EXERCISE PROMPT:
The answer consists solely of the lines running from the one with "KARDEŞ PROJELER" through the final line below, transcribed exactly and without any pictures.

DATA FOR THE TASK:

________

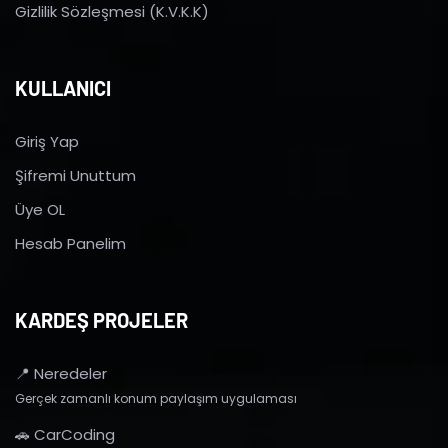
Gizlilik Sözleşmesi (K.V.K.K)
KULLANICI
Giriş Yap
Şifremi Unuttum
Üye OL
Hesab Panelim
KARDEŞ PROJELER
📍 Neredeler
Gerçek zamanlı konum paylaşım uygulaması
🚗 CarCoding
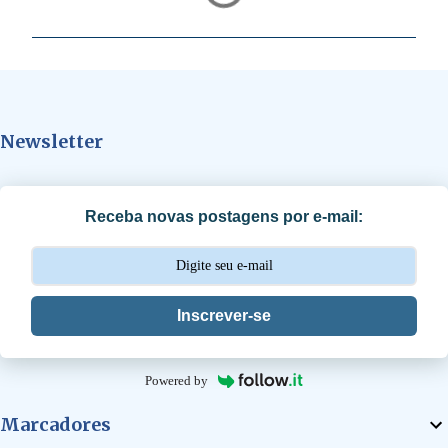
o
m
e
n
t
Newsletter
á
r
i
Receba novas postagens por e-mail:
o
s
Inscrever-se
Powered by
Marcadores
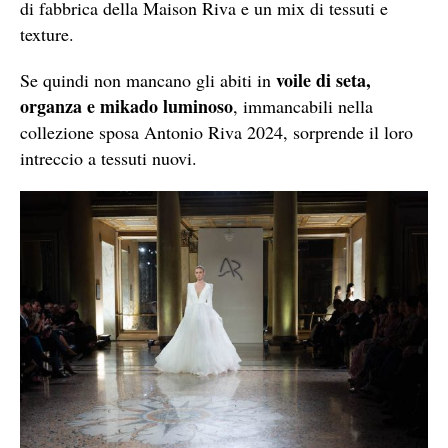
di fabbrica della Maison Riva e un mix di tessuti e
texture.
voile di seta,
Se quindi non mancano gli abiti in
organza e mikado luminoso
, immancabili nella
collezione sposa Antonio Riva 2024, sorprende il loro
intreccio a tessuti nuovi.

________

ANSWER BELOW:
KARDEŞ PROJELER
📍 Neredeler
Gerçek zamanlı konum paylaşım uygulaması
🚗 CarCoding
o
m
e
n
t
Newsletter
á
r
i
Receba novas postagens por e-mail:
o
s
Inscrever-se
Powered by
Marcadores
di fabbrica della Maison Riva e un mix di tessuti e
texture.
voile di seta,
Se quindi non mancano gli abiti in
organza e mikado luminoso
, immancabili nella
collezione sposa Antonio Riva 2024, sorprende il loro
intreccio a tessuti nuovi.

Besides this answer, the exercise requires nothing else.